FCMB Group Plc has announced the successful completion of its recapitalization exercise, raising the necessary funds to retain its international banking license well before the Central Bank of Nigeria’s (CBN) mandated deadline.
The Lagos-based financial institution confirmed it has obtained all required regulatory approvals, positioning itself as one of the proactive players in the ongoing industry-wide restructuring.
The announcement comes amid a broader push by the CBN to bolster the resilience of Nigerian banks against economic headwinds, including inflation, currency fluctuations, and global financial uncertainties. Initiated in 2024, the recapitalization program requires commercial banks with international authorization to maintain a minimum capital base of N500 billion, up from previous levels.
National banks must meet N200 billion, while regional and non-interest banks face thresholds of N50 billion, N20 billion, and N10 billion, respectively. The compliance window closes on March 31, 2026, prompting a flurry of capital-raising activities across the sector, including public offers, rights issues, and strategic divestments.
FCMB’s achievement underscores its strategic agility in navigating these requirements. According to a regulatory filing with the Nigerian Exchange Limited (NGX), the group raised approximately N231.8 billion in gross proceeds through a public share offer.

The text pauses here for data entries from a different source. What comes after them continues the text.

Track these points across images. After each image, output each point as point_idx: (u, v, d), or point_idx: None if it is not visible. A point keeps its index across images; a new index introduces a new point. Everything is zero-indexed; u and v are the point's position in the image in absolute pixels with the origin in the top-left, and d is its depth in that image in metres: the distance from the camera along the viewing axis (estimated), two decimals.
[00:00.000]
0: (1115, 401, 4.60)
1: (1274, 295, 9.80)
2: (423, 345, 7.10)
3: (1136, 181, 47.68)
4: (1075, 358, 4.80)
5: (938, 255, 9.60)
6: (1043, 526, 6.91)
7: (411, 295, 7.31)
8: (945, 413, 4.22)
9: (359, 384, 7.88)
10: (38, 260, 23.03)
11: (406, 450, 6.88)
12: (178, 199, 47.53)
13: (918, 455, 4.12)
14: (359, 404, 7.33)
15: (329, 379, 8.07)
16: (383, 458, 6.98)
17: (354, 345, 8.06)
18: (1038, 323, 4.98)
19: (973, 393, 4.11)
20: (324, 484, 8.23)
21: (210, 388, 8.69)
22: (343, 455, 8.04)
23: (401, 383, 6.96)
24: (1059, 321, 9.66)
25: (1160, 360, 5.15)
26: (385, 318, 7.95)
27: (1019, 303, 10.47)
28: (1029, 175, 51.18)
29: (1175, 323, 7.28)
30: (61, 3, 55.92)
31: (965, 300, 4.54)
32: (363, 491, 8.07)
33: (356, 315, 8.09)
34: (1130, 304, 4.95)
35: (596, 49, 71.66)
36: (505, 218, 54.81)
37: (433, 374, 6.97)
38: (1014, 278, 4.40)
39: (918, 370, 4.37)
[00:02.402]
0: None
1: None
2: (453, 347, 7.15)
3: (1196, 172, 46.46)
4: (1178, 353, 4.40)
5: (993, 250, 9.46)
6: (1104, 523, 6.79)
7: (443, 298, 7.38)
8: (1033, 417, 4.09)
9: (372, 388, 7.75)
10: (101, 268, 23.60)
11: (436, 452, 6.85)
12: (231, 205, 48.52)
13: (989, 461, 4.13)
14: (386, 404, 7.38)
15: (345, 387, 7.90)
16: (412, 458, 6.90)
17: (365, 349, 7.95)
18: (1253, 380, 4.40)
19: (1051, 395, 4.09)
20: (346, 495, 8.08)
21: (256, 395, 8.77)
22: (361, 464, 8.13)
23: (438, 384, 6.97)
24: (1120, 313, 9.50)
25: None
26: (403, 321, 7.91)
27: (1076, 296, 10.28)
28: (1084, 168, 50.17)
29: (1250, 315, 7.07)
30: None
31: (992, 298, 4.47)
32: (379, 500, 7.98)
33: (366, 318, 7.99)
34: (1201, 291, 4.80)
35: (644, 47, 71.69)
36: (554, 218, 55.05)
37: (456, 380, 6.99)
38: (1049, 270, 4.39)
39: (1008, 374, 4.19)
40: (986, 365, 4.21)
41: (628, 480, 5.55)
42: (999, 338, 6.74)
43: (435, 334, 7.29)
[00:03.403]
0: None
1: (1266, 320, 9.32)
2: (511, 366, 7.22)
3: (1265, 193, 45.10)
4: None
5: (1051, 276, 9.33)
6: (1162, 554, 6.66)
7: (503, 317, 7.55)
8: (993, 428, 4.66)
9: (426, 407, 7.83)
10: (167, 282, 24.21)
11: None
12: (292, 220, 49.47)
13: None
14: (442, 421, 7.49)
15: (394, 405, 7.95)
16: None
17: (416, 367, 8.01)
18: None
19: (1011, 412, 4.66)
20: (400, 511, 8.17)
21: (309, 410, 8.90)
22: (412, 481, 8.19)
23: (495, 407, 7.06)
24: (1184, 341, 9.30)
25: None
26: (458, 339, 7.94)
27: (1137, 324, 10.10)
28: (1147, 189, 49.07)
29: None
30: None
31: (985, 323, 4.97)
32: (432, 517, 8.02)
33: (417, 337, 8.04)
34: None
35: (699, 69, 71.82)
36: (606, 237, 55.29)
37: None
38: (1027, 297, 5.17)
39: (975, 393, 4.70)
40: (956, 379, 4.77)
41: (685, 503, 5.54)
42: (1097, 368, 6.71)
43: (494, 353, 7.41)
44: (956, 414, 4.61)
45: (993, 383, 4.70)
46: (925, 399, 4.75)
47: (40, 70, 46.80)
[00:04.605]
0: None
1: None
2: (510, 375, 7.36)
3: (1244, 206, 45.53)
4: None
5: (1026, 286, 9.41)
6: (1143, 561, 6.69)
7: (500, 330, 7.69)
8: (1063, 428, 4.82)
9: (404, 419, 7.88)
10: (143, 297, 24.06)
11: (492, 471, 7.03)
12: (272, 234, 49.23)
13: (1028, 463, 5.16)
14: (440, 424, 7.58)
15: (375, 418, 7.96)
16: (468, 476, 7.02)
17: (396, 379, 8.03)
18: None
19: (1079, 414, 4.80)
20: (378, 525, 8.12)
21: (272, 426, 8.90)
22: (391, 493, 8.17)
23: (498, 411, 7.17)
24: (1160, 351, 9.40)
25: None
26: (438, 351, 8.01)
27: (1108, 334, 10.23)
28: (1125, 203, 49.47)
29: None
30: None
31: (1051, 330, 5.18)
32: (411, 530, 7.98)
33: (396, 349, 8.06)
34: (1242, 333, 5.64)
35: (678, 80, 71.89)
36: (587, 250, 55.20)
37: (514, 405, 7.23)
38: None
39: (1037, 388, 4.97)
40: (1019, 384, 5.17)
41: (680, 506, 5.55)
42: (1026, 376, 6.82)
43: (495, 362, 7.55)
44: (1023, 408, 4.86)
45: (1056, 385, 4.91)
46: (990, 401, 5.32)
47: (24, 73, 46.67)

This was supplemented by an additional N11 billion generated from the minority divestment of about 10% of the issued share capital in its subsidiary, FCMB Pensions Limited. Combined, these inflows have elevated the bank’s verified eligible capital, comprising paid-up share capital and share premium, to N266.5 billion as of December 31, 2025, effectively meeting and exceeding the N500 billion benchmark when integrated with existing reserves.
“This accomplishment not only ensures continuity for our international operations but also strengthens our capacity to support Nigeria’s economic growth through enhanced lending and innovative financial services,” the bank stated in its filing, though no direct quotes from executives were immediately available.

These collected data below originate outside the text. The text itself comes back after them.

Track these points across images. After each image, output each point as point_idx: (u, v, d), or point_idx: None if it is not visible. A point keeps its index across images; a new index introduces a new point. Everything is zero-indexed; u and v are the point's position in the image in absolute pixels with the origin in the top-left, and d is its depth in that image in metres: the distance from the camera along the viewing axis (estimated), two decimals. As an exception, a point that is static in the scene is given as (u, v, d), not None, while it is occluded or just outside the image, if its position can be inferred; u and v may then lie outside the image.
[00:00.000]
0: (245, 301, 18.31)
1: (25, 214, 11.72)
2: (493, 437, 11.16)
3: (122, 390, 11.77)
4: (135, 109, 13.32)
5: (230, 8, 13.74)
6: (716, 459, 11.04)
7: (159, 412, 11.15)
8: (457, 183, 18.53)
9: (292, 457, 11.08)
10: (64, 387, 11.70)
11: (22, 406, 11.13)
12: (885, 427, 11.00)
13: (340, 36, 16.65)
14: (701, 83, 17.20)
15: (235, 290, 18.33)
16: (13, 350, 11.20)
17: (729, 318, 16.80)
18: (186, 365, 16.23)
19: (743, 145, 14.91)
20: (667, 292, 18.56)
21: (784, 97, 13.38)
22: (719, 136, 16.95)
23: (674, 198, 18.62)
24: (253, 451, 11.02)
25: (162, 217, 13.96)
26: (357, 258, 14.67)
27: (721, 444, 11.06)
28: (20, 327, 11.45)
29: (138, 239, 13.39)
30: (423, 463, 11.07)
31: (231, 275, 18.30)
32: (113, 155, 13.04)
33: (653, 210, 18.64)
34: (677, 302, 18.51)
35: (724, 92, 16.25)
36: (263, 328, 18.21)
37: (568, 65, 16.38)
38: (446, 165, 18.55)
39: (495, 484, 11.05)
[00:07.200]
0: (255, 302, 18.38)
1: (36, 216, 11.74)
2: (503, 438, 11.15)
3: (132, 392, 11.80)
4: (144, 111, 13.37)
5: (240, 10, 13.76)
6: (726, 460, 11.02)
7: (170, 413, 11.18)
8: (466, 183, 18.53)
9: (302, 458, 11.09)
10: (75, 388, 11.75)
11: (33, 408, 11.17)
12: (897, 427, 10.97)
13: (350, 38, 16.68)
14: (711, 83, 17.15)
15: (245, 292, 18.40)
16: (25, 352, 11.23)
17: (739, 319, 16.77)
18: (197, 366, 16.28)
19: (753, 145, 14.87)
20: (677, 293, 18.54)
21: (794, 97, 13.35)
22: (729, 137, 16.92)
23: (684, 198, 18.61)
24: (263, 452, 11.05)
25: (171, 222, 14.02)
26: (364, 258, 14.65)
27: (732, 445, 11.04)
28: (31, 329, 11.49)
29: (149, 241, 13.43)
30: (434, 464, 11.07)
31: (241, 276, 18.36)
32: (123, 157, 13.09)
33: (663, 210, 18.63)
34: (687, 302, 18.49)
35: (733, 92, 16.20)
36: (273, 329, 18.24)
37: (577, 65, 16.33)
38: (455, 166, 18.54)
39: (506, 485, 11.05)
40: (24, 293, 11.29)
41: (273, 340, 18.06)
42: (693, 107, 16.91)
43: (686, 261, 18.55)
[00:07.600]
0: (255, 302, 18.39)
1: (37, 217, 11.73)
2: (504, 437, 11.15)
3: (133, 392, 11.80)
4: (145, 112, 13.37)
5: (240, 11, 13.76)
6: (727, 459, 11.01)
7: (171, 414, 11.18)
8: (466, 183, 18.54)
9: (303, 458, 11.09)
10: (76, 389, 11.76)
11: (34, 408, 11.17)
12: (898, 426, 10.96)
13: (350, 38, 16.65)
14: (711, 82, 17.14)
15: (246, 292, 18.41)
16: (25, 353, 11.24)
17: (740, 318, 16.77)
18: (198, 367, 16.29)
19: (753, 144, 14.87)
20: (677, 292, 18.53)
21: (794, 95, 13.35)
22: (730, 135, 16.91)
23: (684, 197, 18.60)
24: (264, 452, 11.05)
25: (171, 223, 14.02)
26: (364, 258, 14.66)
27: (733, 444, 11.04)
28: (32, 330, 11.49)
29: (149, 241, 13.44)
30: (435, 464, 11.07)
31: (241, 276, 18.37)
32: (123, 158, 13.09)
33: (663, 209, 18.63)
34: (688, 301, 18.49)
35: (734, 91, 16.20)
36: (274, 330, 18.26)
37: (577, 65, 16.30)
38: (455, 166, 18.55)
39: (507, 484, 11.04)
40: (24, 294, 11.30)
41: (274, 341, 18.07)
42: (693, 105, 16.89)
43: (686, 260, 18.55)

The approvals for this capital infusion were granted by key regulators: the CBN, which oversees monetary policy and banking stability; the Securities and Exchange Commission (SEC), responsible for capital market integrity; and the National Pension Commission (PenCom), which safeguards pension-related transactions. This multi-agency nod highlights the rigorous scrutiny applied to ensure compliance and transparency in the process.

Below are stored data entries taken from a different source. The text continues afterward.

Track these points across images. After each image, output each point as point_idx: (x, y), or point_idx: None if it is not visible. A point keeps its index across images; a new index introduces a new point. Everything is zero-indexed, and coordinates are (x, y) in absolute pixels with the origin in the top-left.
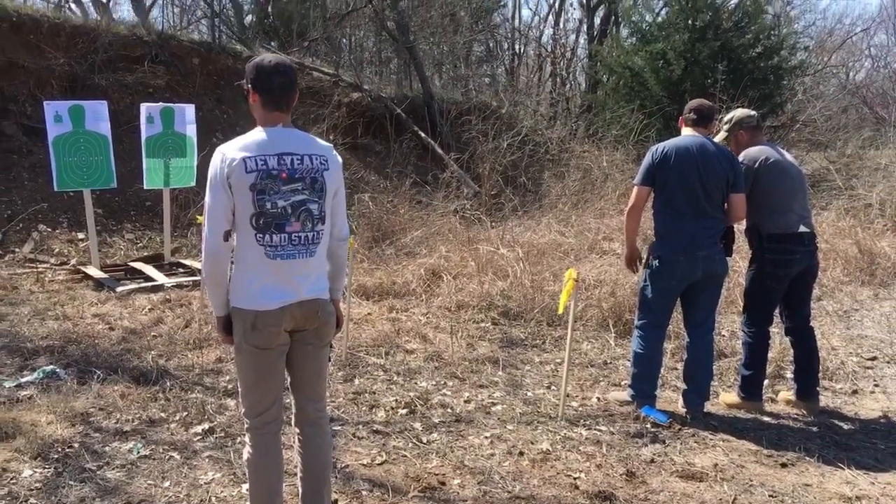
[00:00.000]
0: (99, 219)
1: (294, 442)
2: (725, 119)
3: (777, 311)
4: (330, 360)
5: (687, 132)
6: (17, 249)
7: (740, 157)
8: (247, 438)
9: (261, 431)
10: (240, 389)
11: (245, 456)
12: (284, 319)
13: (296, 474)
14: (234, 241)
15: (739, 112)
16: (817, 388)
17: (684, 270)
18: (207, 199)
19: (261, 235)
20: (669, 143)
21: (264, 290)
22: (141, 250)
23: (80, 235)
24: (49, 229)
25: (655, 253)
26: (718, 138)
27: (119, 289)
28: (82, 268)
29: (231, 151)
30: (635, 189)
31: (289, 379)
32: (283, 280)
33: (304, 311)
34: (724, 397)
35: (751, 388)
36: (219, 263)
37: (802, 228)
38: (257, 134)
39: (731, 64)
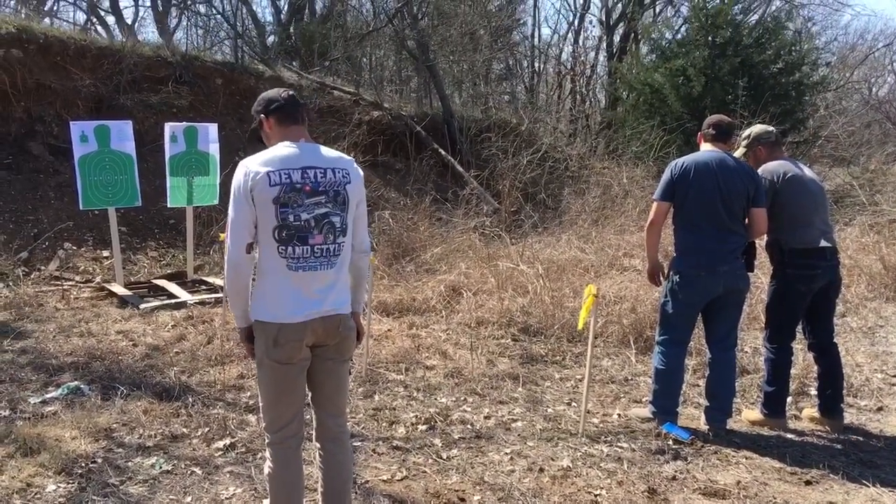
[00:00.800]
0: (123, 237)
1: (315, 457)
2: (744, 135)
3: (800, 327)
4: (350, 374)
5: (706, 147)
6: (42, 267)
7: (759, 172)
8: (267, 453)
9: (282, 446)
10: (261, 404)
11: (266, 470)
12: (306, 334)
13: (316, 489)
14: (256, 253)
15: (758, 128)
16: (841, 405)
17: (705, 286)
18: (231, 212)
19: (283, 248)
20: (689, 159)
21: (287, 303)
22: (164, 268)
23: (105, 253)
24: (74, 247)
25: (676, 268)
26: (737, 154)
27: (143, 306)
28: (107, 285)
29: (255, 165)
30: (654, 205)
31: (310, 394)
32: (304, 291)
33: (326, 326)
34: (747, 414)
35: (774, 405)
36: (241, 276)
37: (824, 243)
38: (281, 149)
39: (751, 80)
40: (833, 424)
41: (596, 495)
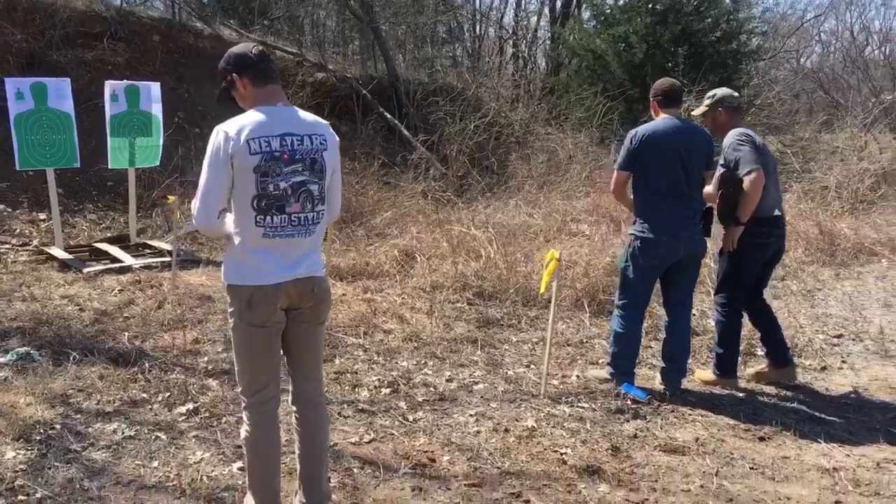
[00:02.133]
0: (60, 199)
1: (291, 420)
2: (708, 94)
3: None
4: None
5: (662, 115)
6: None
7: (735, 136)
8: (245, 417)
9: (259, 409)
10: (236, 368)
11: (243, 434)
12: (280, 296)
13: (290, 453)
14: (228, 217)
15: (723, 91)
16: (790, 355)
17: (667, 251)
18: (204, 176)
19: (261, 217)
20: (649, 128)
21: (260, 267)
22: (104, 231)
23: (41, 216)
24: (9, 209)
25: (637, 234)
26: (698, 112)
27: (86, 270)
28: (46, 248)
29: (234, 130)
30: (615, 174)
31: (285, 358)
32: (280, 258)
33: (300, 289)
34: (700, 374)
35: (726, 366)
36: (216, 231)
37: (777, 212)
38: (258, 114)
39: (691, 48)
40: (787, 374)
41: (562, 454)
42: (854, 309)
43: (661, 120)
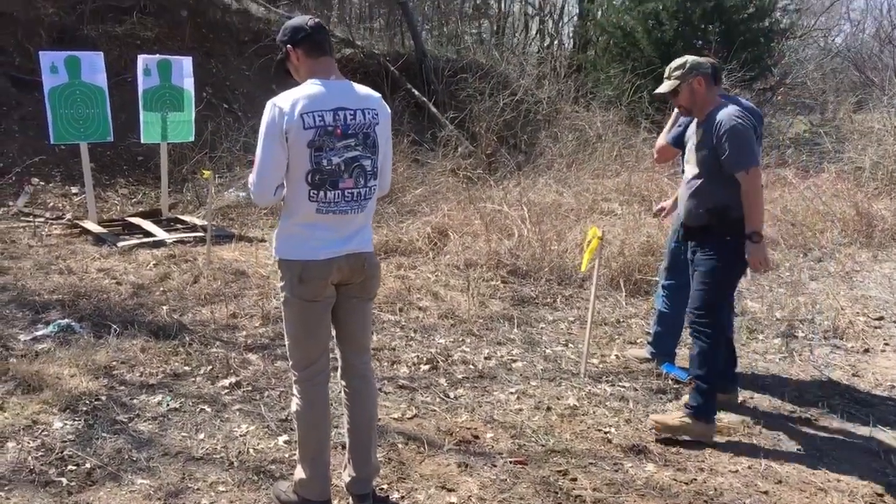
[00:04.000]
0: (92, 173)
1: (341, 395)
2: (675, 65)
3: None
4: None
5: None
6: (11, 203)
7: (734, 115)
8: (295, 391)
9: (310, 383)
10: (287, 342)
11: (294, 408)
12: (331, 272)
13: (339, 426)
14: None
15: (692, 57)
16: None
17: None
18: (259, 152)
19: (314, 192)
20: (740, 111)
21: (312, 242)
22: (136, 205)
23: (74, 190)
24: (42, 183)
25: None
26: (665, 88)
27: (120, 244)
28: (80, 222)
29: (288, 104)
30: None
31: (335, 333)
32: (332, 233)
33: (351, 264)
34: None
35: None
36: (271, 205)
37: None
38: (313, 87)
39: (722, 25)
40: (729, 399)
41: (606, 432)
42: (894, 291)
43: (734, 99)
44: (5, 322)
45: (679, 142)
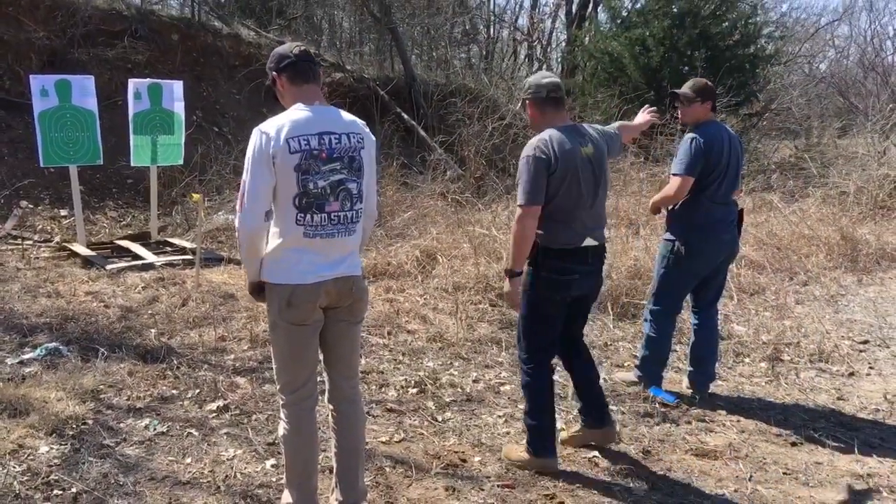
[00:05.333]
0: (81, 196)
1: (328, 418)
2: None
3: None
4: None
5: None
6: None
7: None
8: (282, 414)
9: (297, 407)
10: (275, 366)
11: (281, 432)
12: (319, 295)
13: (327, 450)
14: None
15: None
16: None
17: (711, 255)
18: (247, 178)
19: (301, 215)
20: (708, 132)
21: (300, 266)
22: (125, 228)
23: (63, 212)
24: (31, 206)
25: (682, 239)
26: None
27: (109, 266)
28: (68, 245)
29: (273, 130)
30: (682, 179)
31: (322, 356)
32: (320, 257)
33: (339, 288)
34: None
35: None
36: (257, 241)
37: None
38: (298, 112)
39: (708, 52)
40: (606, 435)
41: (593, 456)
42: (878, 315)
43: (712, 123)
44: None
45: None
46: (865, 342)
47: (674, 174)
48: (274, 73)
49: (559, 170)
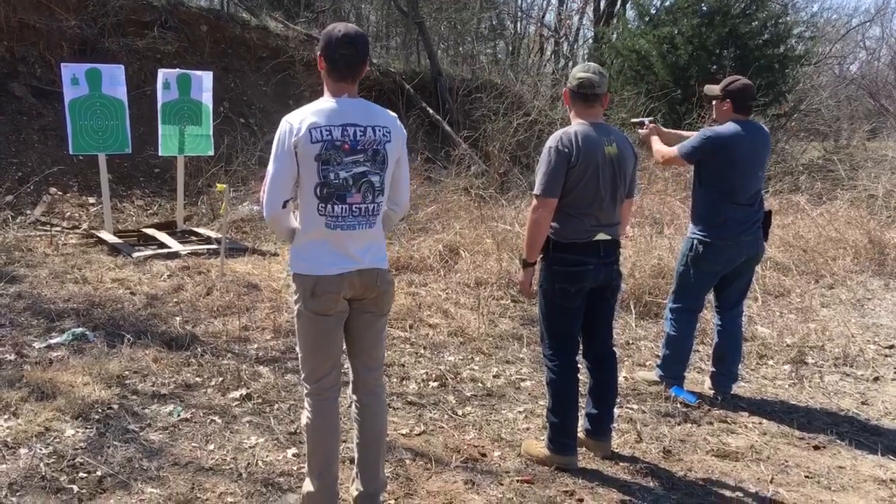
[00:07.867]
0: (109, 184)
1: (351, 409)
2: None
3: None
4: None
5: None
6: (28, 212)
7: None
8: (305, 404)
9: (320, 397)
10: (299, 355)
11: (304, 421)
12: (343, 286)
13: (348, 440)
14: (293, 207)
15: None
16: (611, 426)
17: (730, 255)
18: (271, 166)
19: (323, 206)
20: (729, 129)
21: (325, 257)
22: (151, 217)
23: (91, 200)
24: (60, 193)
25: (701, 238)
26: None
27: (135, 254)
28: (96, 232)
29: (297, 120)
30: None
31: (347, 348)
32: (342, 249)
33: (364, 280)
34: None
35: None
36: (281, 223)
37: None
38: (324, 103)
39: (737, 51)
40: (600, 447)
41: (613, 454)
42: None
43: (737, 122)
44: (20, 329)
45: None
46: (891, 347)
47: (677, 148)
48: (319, 52)
49: (580, 165)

FCMB’s journey to this point has been methodical. In 2024, the group executed a N147.5 billion public offer, securing a national banking license and providing a foundation for domestic stability. Building on that, a subsequent N160 billion offer in late 2025 further bolstered its position, part of a shareholder-approved programme allowing up to N400 billion in raises. Analysts at Proshare noted in February that FCMB was undergoing final CBN verification, viewing it as a critical step toward formal confirmation of its international status.
The broader implications for FCMB are promising. With the international license intact, the bank can continue cross-border activities, including trade finance, foreign exchange dealings, and expansion into African markets where it already has a footprint. This aligns with Nigeria’s ambitions to foster a more robust financial sector capable of competing regionally, reminiscent of the 2004 recapitalization under former CBN Governor Charles Soludo. That earlier exercise consolidated the industry from 89 banks to 25, creating stronger entities better equipped to handle crises like the 2008 global financial meltdown.
As of last week, the CBN reported that 30 banks have fully met the new capital requirements, with three others in the verification queue. FCMB’s early compliance places it among the frontrunners, potentially giving it a competitive edge in attracting investors and customers wary of last-minute scrambles.
However, challenges remain for the sector. Smaller banks may opt for mergers or downgrades to regional status to avoid the steep capital hurdles, while larger ones like Access, Zenith, and GTCO have already announced their own successes.
Market watchers will be monitoring how FCMB deploys its fortified balance sheet, particularly in areas like digital banking and SME lending, which have been growth drivers for the group.
FCMB Group Plc, founded in 1982 as City Securities Limited, has evolved into a diversified financial services conglomerate with interests in banking, pensions, and asset management. Its shares traded steadily on the NGX following the announcement, reflecting investor confidence in its trajectory.
This development signals a maturing Nigerian banking landscape, one that’s increasingly aligned with global standards and ready to fuel the nation’s economic aspirations.
WHAT YOU SHOULD KNOW
FCMB Group Plc has completed its banking recapitalization, raising over N242 billion to comfortably meet the Central Bank of Nigeria’s N500 billion international banking license requirement well ahead of the March 31, 2026, deadline.